For causality reasons you must have
G(t,t')=0 \quad \text{for} \quad t'>t.
Thus we make the ansatz
G(t,t')=\Theta(t-t') g(t-t').
That G should be a function of t-t' is clear from the translation invariance of the equation of the Green's function.

Now we have
\partial_t G(t,t')=g(t-t') \partial_t \Theta(t-t')+\Theta(t-t') \partial_t g(t-t')=g(0) \delta(t-t')+\Theta(t-t') \partial_t g(t-t').
Plugging this into the equation gives
R g(0) \delta(t-t')+\Theta(t-t') [R \partial_t g(t-t') + g(t-t')/C]=\delta(t-t').
Thus we must have
g(0)=1/R
and
R \partial_t g(t-t')+g(t-t')/C=0.
This ODE is easily solved by
g(t-t')=\frac{1}{R} \exp \left (-\frac{t-t'}{RC} \right ).
The general solution of the original equation thus is
Q(t)=Q_0 + \frac{1}{R} \exp \left (-\frac{t}{RC} \right ) \int_0^t \mathrm{d} t' \exp \left (\frac{t'}{RC} \right ) U(t').
Now let's see what happens for the example of a harmonic voltage, switched on at t=0 with the capacitor having charge Q_0 at t=0. Then we have to set
U(t)=U_0 \cos(\omega t)=U_0 \mathrm{Re} \exp(\mathrm{i} \omega t),
because then we can easily evaluate the integral to get
Q(t)=Q_0 + \frac{1}{R} U_0 \exp \left (-\frac{t}{RC} \right ) \text{Re} \int_0^t \mathrm{d} t' \exp \left (\frac{t'}{RC}+\mathrm{i} \omega t' \right ).
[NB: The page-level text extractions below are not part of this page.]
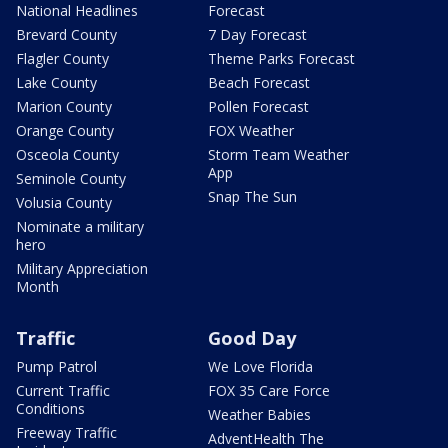
National Headlines
Forecast
Brevard County
7 Day Forecast
Flagler County
Theme Parks Forecast
Lake County
Beach Forecast
Marion County
Pollen Forecast
Orange County
FOX Weather
Osceola County
Storm Team Weather
App
Seminole County
Snap The Sun
Volusia County
Nominate a military
hero
Military Appreciation
Month
Traffic
Good Day
Pump Patrol
We Love Florida
Current Traffic
FOX 35 Care Force
Conditions
Weather Babies
Freeway Traffic
AdventHealth The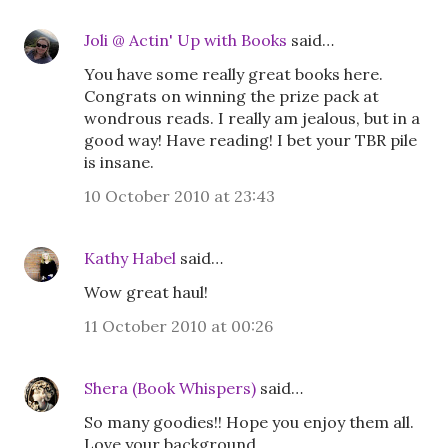
Joli @ Actin' Up with Books
said…
You have some really great books here.
Congrats on winning the prize pack at
wondrous reads. I really am jealous, but in a
good way! Have reading! I bet your TBR pile
is insane.
10 October 2010 at 23:43
Kathy Habel
said…
Wow great haul!
11 October 2010 at 00:26
Shera (Book Whispers)
said…
So many goodies!! Hope you enjoy them all.
Love your background.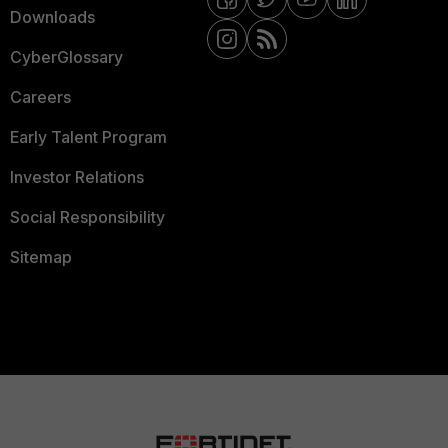
Downloads
CyberGlossary
Careers
Early Talent Program
Investor Relations
Social Responsibility
Sitemap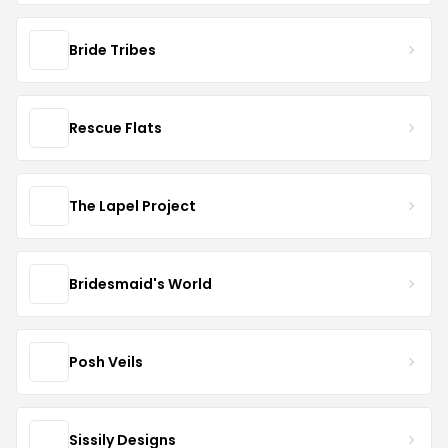
Bride Tribes
Rescue Flats
The Lapel Project
Bridesmaid's World
Posh Veils
Sissily Designs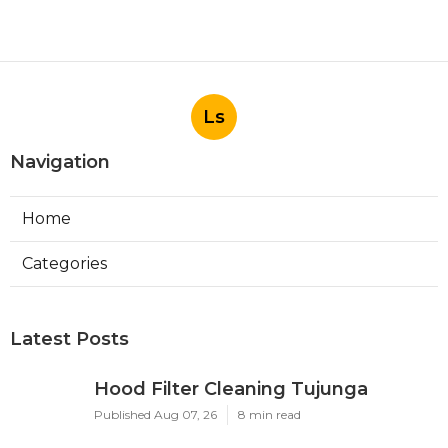
Ls
Navigation
Home
Categories
Latest Posts
Hood Filter Cleaning Tujunga
Published Aug 07, 26
8 min read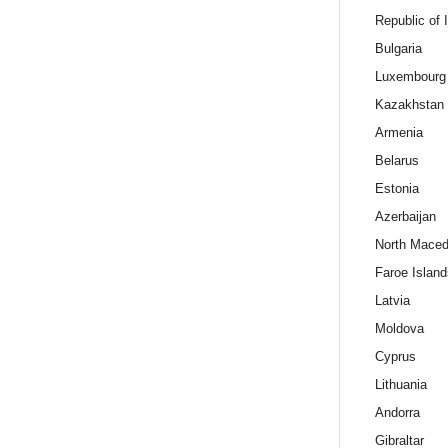
Republic of 
Bulgaria
Luxembourg
Kazakhstan
Armenia
Belarus
Estonia
Azerbaijan
North Maced
Faroe Island
Latvia
Moldova
Cyprus
Lithuania
Andorra
Gibraltar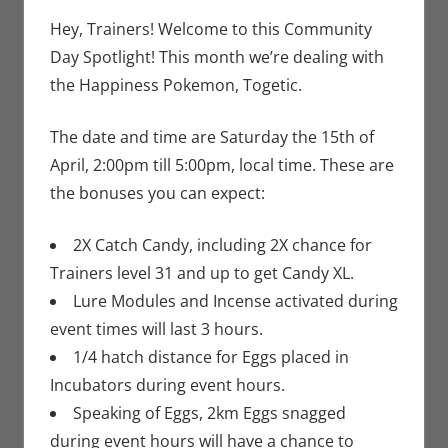
Gaming
comment
,
Jim
Newman
,
Hey, Trainers! Welcome to this Community
Nintendo
,
Day Spotlight! This month we’re dealing with
Pokemon Go
,
the Happiness Pokemon, Togetic.
Video Games
The date and time are Saturday the 15th of
April, 2:00pm till 5:00pm, local time. These are
the bonuses you can expect:
2X Catch Candy, including 2X chance for
Trainers level 31 and up to get Candy XL.
Lure Modules and Incense activated during
event times will last 3 hours.
1/4 hatch distance for Eggs placed in
Incubators during event hours.
Speaking of Eggs, 2km Eggs snagged
during event hours will have a chance to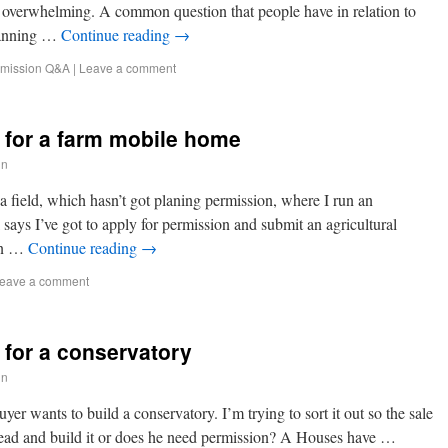
em overwhelming. A common question that people have in relation to
lanning …
Continue reading
→
rmission Q&A
|
Leave a comment
 for a farm mobile home
in
a field, which hasn’t got planing permission, where I run an
 says I’ve got to apply for permission and submit an agricultural
 in …
Continue reading
→
eave a comment
 for a conservatory
in
er wants to build a conservatory. I’m trying to sort it out so the sale
head and build it or does he need permission? A Houses have …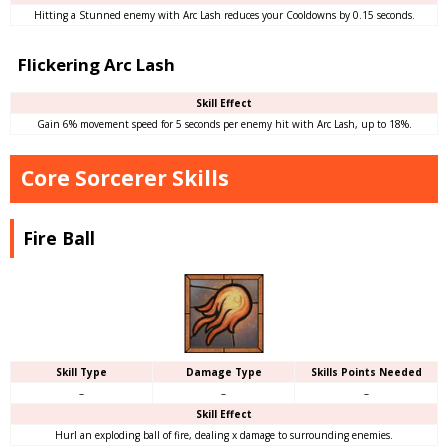
Hitting a Stunned enemy with Arc Lash reduces your Cooldowns by 0.15 seconds.
Flickering Arc Lash
Skill Effect
Gain 6% movement speed for 5 seconds per enemy hit with Arc Lash, up to 18%.
Core Sorcerer Skills
Fire Ball
Skill Type
Damage Type
Skills Points Needed
–
–
–
Skill Effect
Hurl an exploding ball of fire, dealing x damage to surrounding enemies.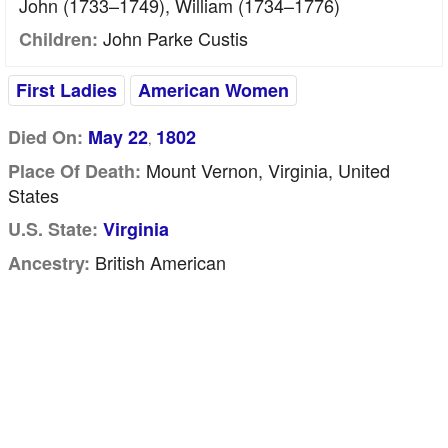
John (1733–1749), William (1734–1776)
John Parke Custis
Children:
First Ladies
American Women
Died On:
May 22
1802
,
Mount Vernon, Virginia, United
Place Of Death:
States
U.S. State:
Virginia
British American
Ancestry: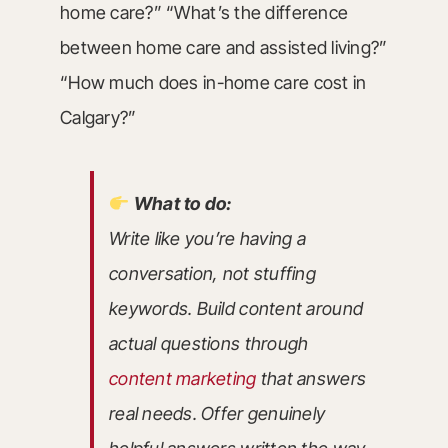
home care?” “What’s the difference
between home care and assisted living?”
“How much does in-home care cost in
Calgary?”
What to do:
Write like you’re having a
conversation, not stuffing
keywords. Build content around
actual questions through
content marketing
that answers
real needs. Offer genuinely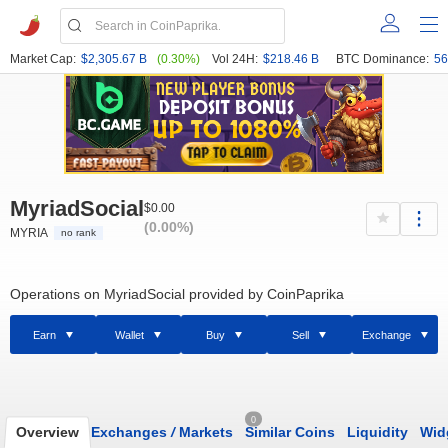
Market Cap:
$2,305.67 B
(0.30%)
Vol 24H:
$218.46 B
BTC Dominance:
56
MyriadSocial
$0.00
(0.00%)
MYRIA
no rank
Operations on MyriadSocial provided by CoinPaprika
Earn
Wallet
Buy
Sell
Exchange
0
Overview
Exchanges
/
Markets
Similar Coins
Liquidity
Wid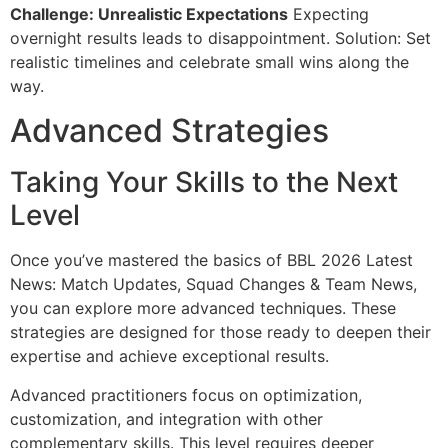
Challenge: Unrealistic Expectations
Expecting
overnight results leads to disappointment. Solution: Set
realistic timelines and celebrate small wins along the
way.
Advanced Strategies
Taking Your Skills to the Next
Level
Once you’ve mastered the basics of BBL 2026 Latest
News: Match Updates, Squad Changes & Team News,
you can explore more advanced techniques. These
strategies are designed for those ready to deepen their
expertise and achieve exceptional results.
Advanced practitioners focus on optimization,
customization, and integration with other
complementary skills. This level requires deeper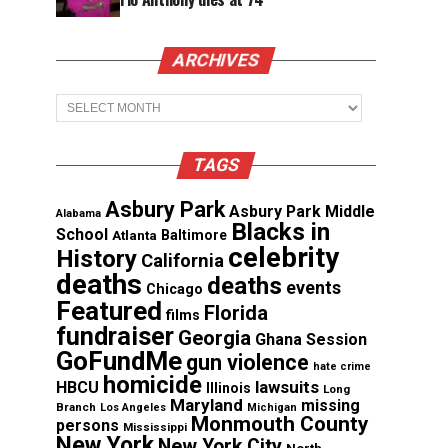
ARCHIVES
Archives
TAGS
Asbury Park
Asbury Park Middle
Alabama
Blacks in
School
Atlanta
Baltimore
celebrity
History
California
deaths
deaths
events
Chicago
Featured
Florida
films
fundraiser
Georgia
Ghana Session
GoFundMe
gun violence
hate crime
homicide
lawsuits
HBCU
Illinois
Long
Maryland
missing
Branch
Los Angeles
Michigan
Monmouth County
persons
Mississippi
New York
New York City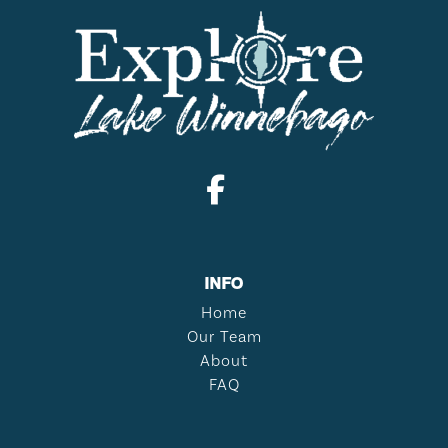
INFO
Home
Our Team
About
FAQ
Evaluating the integral gives finally (vor t>0)
Q[t]=Q_0+\frac{C U_0}{1+(\omega R C)^2} \left [-\exp \left(-\frac{t}{RC} \right )+\cos(\omega t)+R \omega C \sin(\omega t) \right ].
This shows that the transient state has decayed within a time scale of about t_{\text{relax}}=R C. For t \gg t_{\text{relax}} you come to a stationary state, i.e., a current that is harmonic with the same frequency as the external harmonic voltage.

The current is found by taking the time derivative of Q:
i(t)=\dot{Q}(t).
You can easily figure out the phase shift in the stationary state using the complex form by calculating the argument of the complex number in front of \exp(\mathrm{i} \omega t).